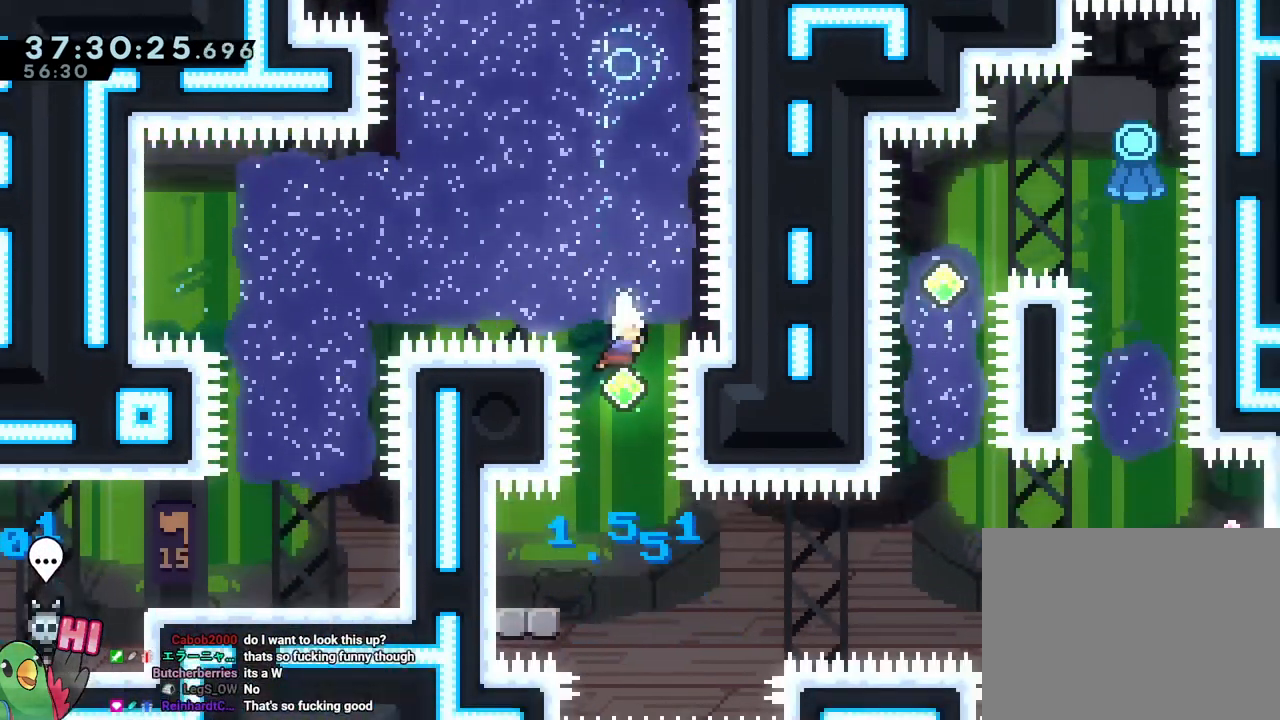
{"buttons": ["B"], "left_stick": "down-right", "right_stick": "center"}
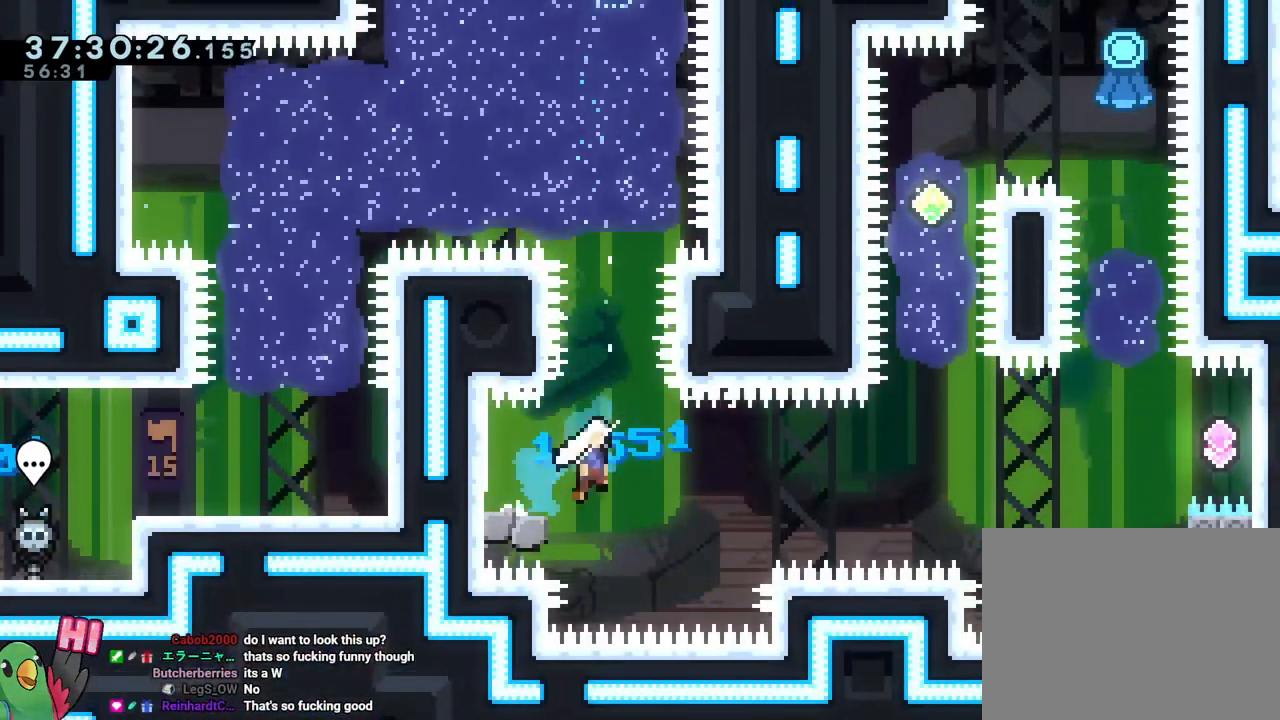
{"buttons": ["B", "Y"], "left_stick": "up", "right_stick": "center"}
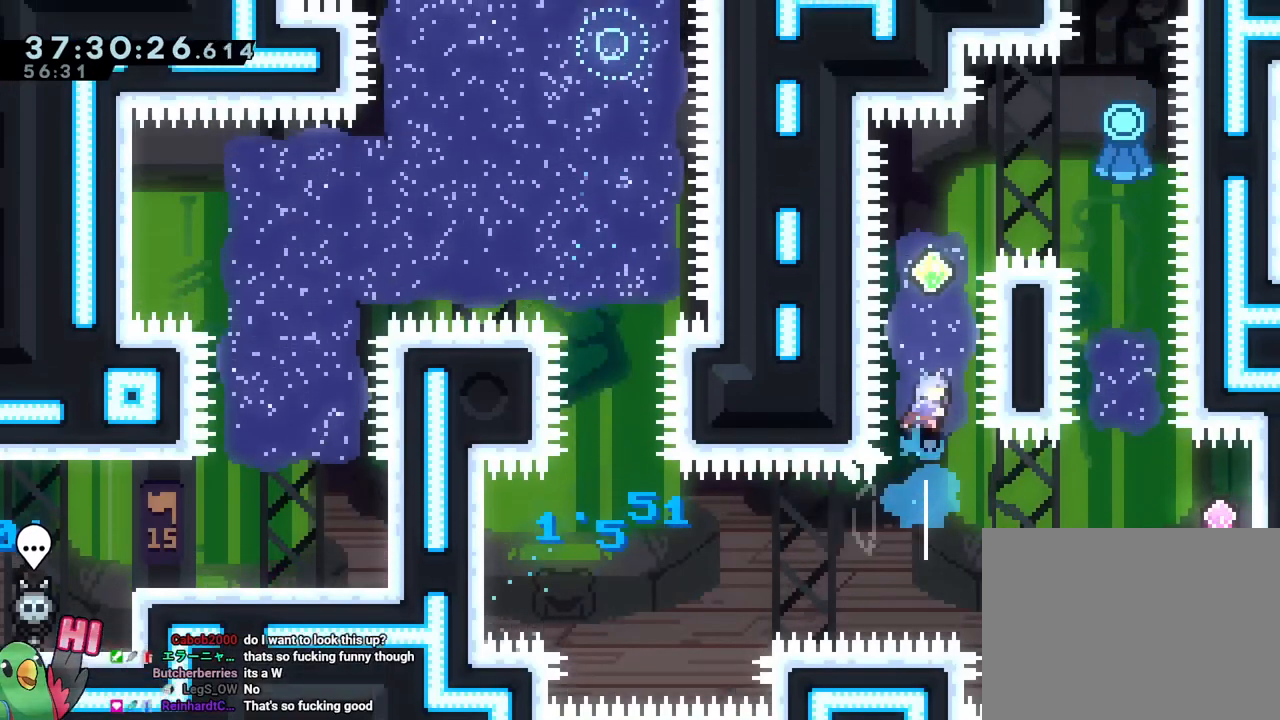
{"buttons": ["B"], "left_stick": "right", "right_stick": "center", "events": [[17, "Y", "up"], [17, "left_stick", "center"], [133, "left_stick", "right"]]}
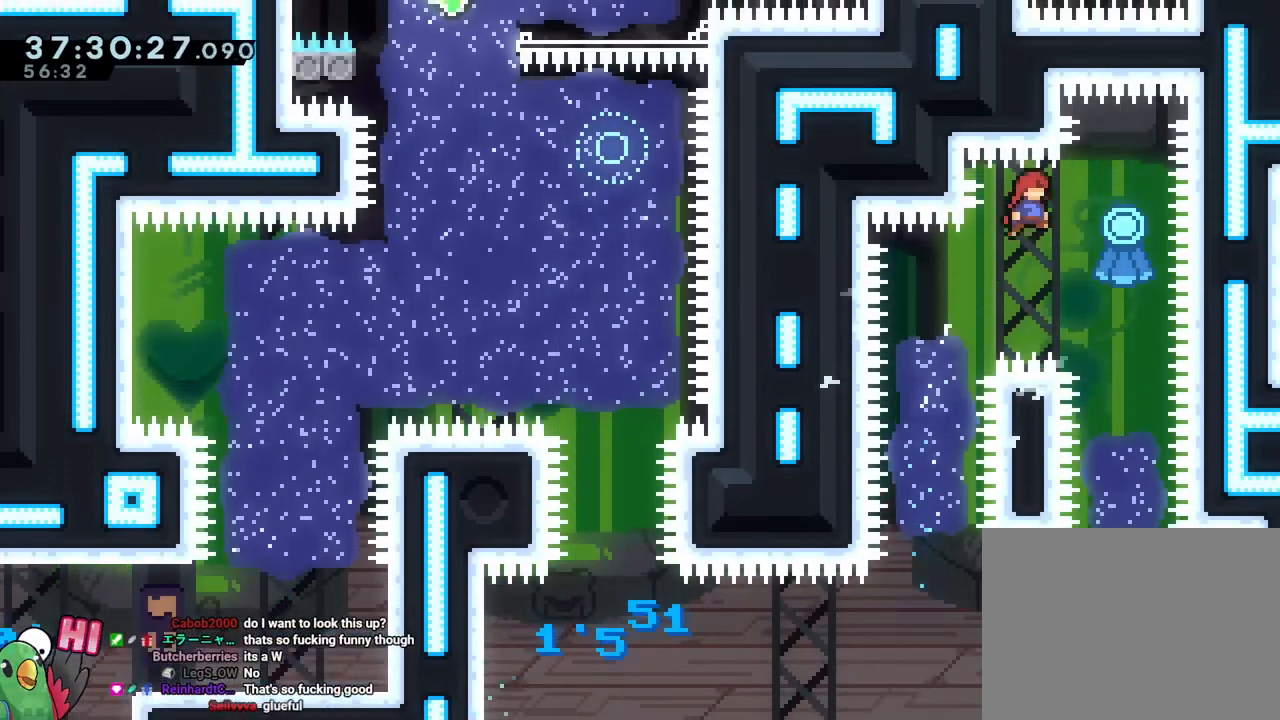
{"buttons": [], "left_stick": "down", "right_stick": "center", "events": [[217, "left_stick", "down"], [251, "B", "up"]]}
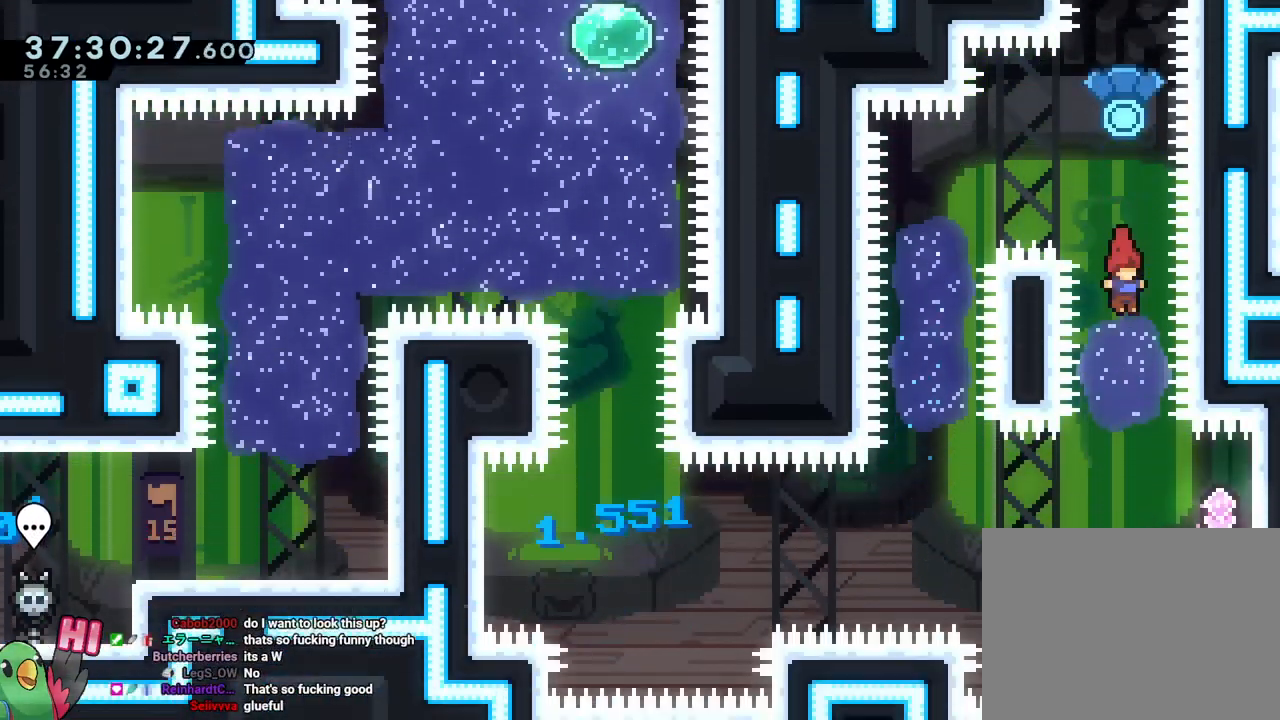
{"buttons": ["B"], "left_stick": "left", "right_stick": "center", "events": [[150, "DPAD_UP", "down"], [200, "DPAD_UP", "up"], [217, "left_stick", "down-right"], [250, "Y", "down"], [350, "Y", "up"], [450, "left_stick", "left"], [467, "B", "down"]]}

:::::

Leave the pictures out and output all of the data verbatim.

» ANSWER BOX
{"buttons": ["B"], "left_stick": "down-right", "right_stick": "center"}
{"buttons": ["B", "Y"], "left_stick": "up", "right_stick": "center"}
{"buttons": ["B"], "left_stick": "right", "right_stick": "center", "events": [[17, "Y", "up"], [17, "left_stick", "center"], [133, "left_stick", "right"]]}
{"buttons": [], "left_stick": "down", "right_stick": "center", "events": [[217, "left_stick", "down"], [251, "B", "up"]]}
{"buttons": ["B"], "left_stick": "left", "right_stick": "center", "events": [[150, "DPAD_UP", "down"], [200, "DPAD_UP", "up"], [217, "left_stick", "down-right"], [250, "Y", "down"], [350, "Y", "up"], [450, "left_stick", "left"], [467, "B", "down"]]}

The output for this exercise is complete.